____ Provided text
Tomorrow is ‘tax day.’ If, like the President or Vice President, your 2003 income was $700,000 or $800,000, it is a day to celebrate your tax savings.
There are a lot of tough questions to ask about the war, but one great thing about it – at least for the rich – is that it’s free. And then some.
It’s not too late to fund your Roth IRA for 2003 – or even to set one up. You have one more day. Hie on down to your local bank.
It’s also not too late to file Form 4868 for an automatic tax-day extension to August 16. Let it never be said this site failed to provide you with an excuse to procrastinate.
Bob Fyfe: ‘After reading your comment yesterday, I wondered how difficult it would be to order your Thinkpad part away from IBM. I found this website within a few seconds using a Google search on 13N6705. The company is Advanced Computer Services. And although I know nothing about them, it turns out that they have the part in stock, it’s only $175 (to IBM’s $280), they don’t charge sales tax outside of Ohio (you’d have to take care of that yourself with your state), and ground shipping is $8-12 depending on your location (other options are available).’
☞ Now, why didn’t I think of that? Googling a part number – for anything, by any manufacturer – very often snaps it right up onto your screen, sometimes at an advantageous price. (Here‘s another place I could have found it, a site apparently dedicated to ThinkPads.)
________
____ Dataset
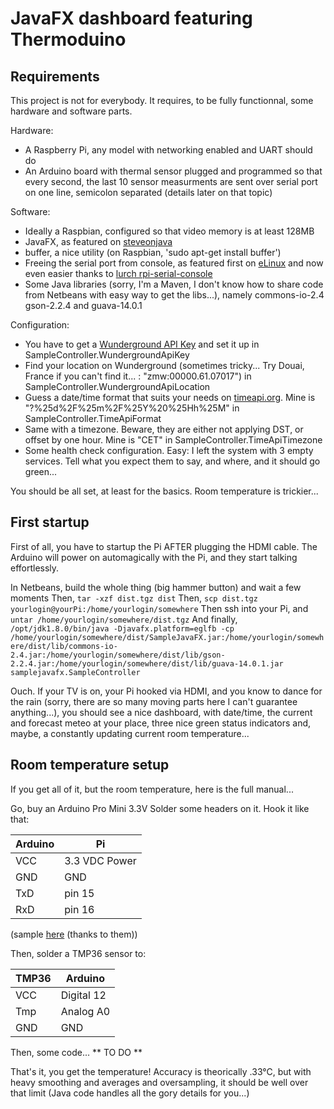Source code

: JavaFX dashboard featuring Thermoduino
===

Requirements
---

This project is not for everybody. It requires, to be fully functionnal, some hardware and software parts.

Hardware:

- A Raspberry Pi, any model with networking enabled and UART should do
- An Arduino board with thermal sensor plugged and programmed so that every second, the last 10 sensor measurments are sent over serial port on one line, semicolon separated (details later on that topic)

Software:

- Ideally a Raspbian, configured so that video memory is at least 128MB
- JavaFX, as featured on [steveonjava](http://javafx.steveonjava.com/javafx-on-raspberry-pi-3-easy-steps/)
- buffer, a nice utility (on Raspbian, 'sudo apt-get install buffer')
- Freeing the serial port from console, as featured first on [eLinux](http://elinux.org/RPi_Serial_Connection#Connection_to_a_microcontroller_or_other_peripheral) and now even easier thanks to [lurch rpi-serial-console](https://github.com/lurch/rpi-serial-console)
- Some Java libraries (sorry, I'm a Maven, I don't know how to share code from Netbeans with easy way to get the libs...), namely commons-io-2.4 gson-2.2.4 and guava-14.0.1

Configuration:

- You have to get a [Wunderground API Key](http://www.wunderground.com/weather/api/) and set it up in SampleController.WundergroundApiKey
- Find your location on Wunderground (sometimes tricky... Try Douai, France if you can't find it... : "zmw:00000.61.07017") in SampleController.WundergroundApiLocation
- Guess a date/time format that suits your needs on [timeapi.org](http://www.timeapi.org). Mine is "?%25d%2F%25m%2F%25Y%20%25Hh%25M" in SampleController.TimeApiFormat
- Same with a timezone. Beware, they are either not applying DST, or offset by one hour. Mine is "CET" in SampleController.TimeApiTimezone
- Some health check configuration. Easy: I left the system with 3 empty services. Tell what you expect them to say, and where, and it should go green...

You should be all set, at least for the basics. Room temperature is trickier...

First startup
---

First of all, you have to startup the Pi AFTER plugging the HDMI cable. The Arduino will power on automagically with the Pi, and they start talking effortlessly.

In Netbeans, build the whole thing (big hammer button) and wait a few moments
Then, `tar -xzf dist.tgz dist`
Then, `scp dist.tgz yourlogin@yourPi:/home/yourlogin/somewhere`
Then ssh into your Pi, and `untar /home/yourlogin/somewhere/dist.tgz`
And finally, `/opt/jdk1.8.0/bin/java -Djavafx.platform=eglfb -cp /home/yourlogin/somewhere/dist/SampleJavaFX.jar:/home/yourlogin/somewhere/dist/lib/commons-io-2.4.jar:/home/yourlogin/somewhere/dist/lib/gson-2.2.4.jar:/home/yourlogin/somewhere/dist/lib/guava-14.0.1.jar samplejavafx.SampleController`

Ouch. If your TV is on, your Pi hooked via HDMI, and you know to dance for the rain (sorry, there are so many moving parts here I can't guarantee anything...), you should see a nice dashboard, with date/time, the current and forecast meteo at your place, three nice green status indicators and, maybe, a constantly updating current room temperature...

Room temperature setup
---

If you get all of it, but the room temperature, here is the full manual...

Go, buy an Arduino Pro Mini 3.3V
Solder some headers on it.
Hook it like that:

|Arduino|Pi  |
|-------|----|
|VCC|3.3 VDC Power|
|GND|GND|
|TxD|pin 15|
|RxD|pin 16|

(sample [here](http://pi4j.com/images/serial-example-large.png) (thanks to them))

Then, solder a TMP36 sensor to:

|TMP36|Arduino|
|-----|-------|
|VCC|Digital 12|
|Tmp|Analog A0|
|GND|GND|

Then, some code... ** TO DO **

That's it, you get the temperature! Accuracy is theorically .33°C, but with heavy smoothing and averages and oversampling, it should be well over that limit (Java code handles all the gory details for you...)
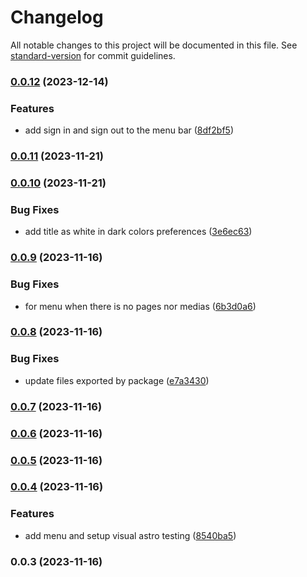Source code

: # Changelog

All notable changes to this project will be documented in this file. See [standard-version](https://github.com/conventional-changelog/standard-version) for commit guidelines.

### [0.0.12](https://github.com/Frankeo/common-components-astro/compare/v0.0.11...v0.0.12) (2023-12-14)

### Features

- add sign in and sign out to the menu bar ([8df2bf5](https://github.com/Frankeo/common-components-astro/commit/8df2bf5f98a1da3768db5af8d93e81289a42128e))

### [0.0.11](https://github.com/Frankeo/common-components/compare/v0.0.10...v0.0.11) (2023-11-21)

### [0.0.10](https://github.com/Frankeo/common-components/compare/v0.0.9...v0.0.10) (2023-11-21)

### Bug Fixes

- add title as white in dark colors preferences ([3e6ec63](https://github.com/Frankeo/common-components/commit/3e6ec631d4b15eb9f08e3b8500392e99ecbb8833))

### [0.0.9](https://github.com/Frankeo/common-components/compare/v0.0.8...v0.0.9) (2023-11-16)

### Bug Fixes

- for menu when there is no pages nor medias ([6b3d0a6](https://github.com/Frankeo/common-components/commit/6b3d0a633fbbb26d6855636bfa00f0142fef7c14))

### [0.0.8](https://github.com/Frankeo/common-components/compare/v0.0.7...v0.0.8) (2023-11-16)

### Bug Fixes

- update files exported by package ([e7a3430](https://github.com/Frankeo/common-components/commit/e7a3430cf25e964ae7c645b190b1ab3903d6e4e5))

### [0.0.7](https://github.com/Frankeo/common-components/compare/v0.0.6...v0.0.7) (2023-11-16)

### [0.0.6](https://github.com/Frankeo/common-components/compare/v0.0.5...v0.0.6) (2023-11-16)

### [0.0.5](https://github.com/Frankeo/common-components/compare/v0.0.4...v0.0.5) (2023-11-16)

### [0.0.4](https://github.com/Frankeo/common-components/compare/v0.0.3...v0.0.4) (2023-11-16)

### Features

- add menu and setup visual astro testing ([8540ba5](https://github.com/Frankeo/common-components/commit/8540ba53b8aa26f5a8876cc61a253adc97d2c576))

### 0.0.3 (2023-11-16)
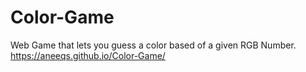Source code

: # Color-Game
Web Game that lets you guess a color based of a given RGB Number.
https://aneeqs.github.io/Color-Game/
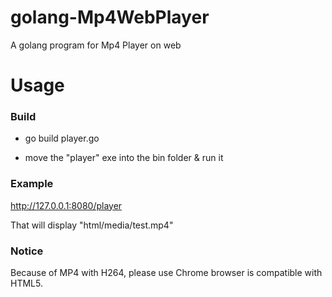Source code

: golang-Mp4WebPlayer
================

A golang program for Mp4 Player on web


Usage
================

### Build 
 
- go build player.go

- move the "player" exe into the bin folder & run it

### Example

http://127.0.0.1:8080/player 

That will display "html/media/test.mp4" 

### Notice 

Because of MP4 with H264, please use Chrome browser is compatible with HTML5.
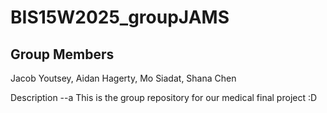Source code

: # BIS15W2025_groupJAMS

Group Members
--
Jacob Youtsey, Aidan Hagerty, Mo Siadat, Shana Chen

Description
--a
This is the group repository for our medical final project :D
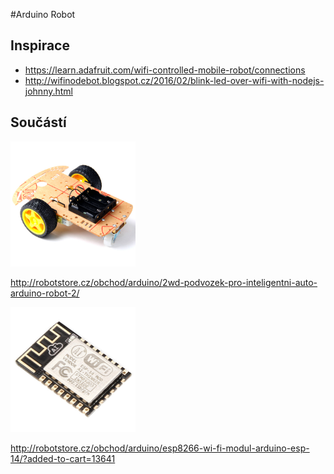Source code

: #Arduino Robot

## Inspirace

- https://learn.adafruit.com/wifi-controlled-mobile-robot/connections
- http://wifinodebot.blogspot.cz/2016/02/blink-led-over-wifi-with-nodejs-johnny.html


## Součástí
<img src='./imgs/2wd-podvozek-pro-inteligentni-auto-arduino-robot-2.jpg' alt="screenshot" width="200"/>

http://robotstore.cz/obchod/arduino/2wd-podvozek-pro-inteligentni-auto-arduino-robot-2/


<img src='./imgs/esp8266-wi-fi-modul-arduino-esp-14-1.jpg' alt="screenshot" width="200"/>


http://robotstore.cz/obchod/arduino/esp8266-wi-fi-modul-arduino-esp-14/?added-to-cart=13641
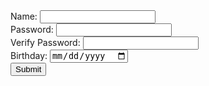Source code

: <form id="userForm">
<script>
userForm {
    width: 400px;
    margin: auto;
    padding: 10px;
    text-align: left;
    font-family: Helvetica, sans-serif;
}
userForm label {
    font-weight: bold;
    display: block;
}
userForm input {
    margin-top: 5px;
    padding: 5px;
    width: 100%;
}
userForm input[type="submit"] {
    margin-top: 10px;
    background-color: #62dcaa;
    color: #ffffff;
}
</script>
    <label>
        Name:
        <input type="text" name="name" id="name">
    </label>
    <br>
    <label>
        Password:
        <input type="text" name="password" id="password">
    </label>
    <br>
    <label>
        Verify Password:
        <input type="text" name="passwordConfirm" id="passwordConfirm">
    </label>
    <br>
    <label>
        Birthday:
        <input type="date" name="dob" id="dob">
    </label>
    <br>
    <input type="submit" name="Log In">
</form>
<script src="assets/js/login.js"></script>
________
■ **Problem to work on**:
In the tax-day post above, to what date does Form 4868 extend the filing deadline?

■ **Response to the exercise**:
August 16.